The number of complaints resolved by the Energy Ombudsman increased by 25% last year to nearly 57,000, as consumer demand for the service grew.
Billing was the number-one type of complaint handled by the ombudsman, followed by payments/debt in second place and customer service in third.
There was a 26% year-on-year increase in the number of consumers and microbusinesses contacting the ombudsman with an actionable energy complaint*, from just over 54,000 in 2018 to 68,523.
That’s despite a decrease in rates of ‘signposting’ – the process by which energy companies make their customers aware of their right to take an unresolved complaint to the ombudsman. There was evidence of timely signposting by the energy company in 48% of complaints resolved by the ombudsman, down from 51% in 2018.
Of the 56,978 complaints resolved by the Energy Ombudsman last year, 32,478 (57%) were upheld in the consumer’s favour.
Nearly a quarter of complaints (23%) were resolved using a new early settlement process, which enables a consumer and company to reach an agreement without the need for an ombudsman investigation.
The figures are contained in the 2019 annual energy sector report published by Trust Alliance Group, the not-for-profit organisation that runs the Energy Ombudsman scheme. The report covers the calendar year, from 1 January to 31 December 2019.
Matthew Vickers, chief executive at Trust Alliance Group
“More people are coming to us for help with an energy problem, and we’re resolving more complaints.
“This shows that there is greater awareness of our service amongst consumers – and greater demand for what we do.

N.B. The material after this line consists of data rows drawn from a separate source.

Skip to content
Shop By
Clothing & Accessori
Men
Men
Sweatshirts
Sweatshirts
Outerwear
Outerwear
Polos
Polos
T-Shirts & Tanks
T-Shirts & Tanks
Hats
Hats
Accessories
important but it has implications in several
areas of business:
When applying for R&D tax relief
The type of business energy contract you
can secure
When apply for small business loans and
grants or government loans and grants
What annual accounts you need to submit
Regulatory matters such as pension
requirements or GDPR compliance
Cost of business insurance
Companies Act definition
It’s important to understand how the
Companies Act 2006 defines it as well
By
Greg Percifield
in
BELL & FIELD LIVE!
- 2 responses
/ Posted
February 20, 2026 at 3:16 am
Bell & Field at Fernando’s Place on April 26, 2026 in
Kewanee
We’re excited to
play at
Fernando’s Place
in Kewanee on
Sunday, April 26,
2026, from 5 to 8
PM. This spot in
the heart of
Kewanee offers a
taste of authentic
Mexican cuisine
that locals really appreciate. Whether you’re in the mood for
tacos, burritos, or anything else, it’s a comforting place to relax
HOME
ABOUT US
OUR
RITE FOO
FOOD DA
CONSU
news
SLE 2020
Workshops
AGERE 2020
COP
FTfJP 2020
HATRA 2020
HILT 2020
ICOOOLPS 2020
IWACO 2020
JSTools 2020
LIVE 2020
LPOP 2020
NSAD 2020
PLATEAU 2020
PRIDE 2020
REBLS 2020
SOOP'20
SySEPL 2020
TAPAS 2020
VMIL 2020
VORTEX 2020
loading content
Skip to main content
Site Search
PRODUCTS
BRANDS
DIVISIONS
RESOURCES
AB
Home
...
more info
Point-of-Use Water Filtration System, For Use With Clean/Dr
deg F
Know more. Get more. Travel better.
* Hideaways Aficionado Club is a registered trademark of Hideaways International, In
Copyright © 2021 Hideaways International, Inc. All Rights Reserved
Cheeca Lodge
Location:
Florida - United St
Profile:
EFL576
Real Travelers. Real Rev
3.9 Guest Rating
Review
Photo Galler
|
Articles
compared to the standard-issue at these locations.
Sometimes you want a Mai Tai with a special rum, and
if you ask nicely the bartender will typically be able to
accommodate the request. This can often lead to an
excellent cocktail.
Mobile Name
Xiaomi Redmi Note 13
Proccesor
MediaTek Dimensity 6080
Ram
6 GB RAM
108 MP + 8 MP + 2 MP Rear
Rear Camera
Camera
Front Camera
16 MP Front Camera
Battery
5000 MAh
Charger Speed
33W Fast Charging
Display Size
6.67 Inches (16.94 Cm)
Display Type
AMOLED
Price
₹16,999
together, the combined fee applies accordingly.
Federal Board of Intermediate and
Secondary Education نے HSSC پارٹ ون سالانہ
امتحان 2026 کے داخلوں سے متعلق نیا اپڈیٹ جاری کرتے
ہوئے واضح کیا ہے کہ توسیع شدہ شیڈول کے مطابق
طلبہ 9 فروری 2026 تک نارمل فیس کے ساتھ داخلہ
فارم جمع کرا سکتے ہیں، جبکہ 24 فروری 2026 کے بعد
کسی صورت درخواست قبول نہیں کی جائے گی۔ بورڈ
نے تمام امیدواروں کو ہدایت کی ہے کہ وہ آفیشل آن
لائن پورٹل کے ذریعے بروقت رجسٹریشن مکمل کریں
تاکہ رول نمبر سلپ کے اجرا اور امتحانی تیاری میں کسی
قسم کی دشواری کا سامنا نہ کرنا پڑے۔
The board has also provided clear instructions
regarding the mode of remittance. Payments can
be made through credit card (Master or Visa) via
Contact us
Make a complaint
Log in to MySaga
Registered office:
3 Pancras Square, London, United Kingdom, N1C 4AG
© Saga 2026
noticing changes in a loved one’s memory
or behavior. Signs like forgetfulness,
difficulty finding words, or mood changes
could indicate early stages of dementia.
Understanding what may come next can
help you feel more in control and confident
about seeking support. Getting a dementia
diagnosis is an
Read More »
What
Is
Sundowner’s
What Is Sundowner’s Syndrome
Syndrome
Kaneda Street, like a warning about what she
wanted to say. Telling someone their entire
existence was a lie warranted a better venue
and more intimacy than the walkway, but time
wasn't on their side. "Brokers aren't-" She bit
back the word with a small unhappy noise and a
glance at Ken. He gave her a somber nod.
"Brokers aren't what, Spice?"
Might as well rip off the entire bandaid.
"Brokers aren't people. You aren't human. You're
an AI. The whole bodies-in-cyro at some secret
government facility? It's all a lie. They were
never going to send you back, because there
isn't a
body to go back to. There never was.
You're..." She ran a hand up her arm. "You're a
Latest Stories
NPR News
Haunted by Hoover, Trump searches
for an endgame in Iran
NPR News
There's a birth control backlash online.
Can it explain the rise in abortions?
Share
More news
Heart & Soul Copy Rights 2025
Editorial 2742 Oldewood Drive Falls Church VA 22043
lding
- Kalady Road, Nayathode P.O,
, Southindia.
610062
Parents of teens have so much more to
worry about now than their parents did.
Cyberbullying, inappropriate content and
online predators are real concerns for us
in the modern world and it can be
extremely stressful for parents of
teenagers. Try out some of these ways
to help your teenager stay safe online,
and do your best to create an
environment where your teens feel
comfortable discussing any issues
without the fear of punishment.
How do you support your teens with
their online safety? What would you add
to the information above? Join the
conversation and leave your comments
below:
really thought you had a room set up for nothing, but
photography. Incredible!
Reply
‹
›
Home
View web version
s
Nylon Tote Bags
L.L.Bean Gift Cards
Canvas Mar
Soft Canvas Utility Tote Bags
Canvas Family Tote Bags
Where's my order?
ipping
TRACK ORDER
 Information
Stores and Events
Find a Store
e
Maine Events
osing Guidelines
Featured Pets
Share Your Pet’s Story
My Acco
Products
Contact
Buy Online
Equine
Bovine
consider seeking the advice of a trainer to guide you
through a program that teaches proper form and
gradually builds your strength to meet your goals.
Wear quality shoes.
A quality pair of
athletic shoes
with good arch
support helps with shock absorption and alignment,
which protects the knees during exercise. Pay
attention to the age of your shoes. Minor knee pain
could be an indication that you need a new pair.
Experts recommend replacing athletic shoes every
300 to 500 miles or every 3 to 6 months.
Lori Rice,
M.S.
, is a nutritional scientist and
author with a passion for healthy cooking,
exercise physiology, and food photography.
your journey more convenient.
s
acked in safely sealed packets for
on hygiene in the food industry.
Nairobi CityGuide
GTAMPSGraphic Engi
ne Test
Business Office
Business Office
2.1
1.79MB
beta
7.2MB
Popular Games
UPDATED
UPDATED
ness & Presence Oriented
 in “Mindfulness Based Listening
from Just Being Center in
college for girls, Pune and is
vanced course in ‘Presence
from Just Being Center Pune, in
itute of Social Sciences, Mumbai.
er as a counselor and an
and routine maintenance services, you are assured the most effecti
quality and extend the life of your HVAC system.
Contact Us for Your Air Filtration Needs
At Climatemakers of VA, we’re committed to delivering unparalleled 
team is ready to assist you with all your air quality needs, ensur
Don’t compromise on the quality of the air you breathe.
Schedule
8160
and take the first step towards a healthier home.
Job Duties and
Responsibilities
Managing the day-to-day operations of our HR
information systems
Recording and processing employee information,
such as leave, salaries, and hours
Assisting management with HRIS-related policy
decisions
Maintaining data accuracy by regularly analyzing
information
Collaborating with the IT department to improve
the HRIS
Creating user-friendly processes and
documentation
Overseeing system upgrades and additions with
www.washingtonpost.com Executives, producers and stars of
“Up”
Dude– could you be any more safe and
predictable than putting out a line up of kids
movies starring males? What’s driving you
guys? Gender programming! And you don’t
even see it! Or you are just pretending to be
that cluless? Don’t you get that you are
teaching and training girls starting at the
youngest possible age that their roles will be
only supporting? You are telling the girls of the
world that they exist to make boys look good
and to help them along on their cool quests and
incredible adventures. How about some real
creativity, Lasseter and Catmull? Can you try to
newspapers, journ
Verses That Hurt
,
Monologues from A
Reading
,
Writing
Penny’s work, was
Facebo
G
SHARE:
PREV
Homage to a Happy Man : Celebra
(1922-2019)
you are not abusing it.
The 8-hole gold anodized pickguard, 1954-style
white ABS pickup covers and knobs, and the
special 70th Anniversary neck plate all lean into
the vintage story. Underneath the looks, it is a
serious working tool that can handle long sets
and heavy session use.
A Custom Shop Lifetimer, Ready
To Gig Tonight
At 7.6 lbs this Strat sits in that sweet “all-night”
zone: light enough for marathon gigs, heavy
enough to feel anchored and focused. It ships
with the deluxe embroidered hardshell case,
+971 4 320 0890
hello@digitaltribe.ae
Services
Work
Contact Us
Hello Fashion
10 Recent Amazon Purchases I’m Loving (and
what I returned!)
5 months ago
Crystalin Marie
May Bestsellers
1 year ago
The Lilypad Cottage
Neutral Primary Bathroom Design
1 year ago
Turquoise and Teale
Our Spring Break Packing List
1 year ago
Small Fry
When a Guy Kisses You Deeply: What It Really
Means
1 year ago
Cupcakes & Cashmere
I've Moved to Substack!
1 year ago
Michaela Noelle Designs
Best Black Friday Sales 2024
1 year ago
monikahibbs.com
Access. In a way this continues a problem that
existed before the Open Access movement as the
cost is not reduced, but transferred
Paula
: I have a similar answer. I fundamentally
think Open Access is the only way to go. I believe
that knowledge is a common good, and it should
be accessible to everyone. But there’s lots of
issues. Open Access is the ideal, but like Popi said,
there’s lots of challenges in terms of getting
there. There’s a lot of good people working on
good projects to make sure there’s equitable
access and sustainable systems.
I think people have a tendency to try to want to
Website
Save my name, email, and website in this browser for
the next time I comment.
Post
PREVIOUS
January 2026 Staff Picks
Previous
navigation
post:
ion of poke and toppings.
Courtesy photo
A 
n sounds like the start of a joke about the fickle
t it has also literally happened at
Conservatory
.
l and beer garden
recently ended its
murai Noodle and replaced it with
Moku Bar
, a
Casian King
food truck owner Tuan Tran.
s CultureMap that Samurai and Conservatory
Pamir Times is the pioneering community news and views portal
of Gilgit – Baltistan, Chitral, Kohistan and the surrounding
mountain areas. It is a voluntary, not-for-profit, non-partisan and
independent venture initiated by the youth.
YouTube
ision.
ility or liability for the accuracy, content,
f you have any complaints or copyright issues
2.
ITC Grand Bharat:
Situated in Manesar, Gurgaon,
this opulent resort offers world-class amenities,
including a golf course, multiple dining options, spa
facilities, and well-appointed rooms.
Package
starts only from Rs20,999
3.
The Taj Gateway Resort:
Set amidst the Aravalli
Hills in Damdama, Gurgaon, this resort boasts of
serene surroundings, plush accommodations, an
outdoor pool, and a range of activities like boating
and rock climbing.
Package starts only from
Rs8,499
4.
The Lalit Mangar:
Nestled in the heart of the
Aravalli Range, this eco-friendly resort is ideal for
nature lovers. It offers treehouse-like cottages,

“This is despite the fact that some, mainly smaller energy suppliers, don’t always tell their customers about us in the way that they should. We continue to work with individual suppliers to address these issues.
“Last year was a challenging one for the energy sector, not least due to the string of supplier failures that we saw.
“We’re pleased to have played a key role in the consumer protection landscape in energy by giving people somewhere to turn when things go wrong.”
Under current rules, consumers and microbusinesses must give their energy supplier eight weeks to try to resolve a complaint before they can escalate it to the ombudsman.
The only exception is when the supplier sends what’s known as a deadlock letter, confirming that the complaint can’t be resolved and advising the customer to take the matter to the ombudsman.
Complaining to the Energy Ombudsman is free for consumers and microbusinesses. The scheme is funded by energy companies.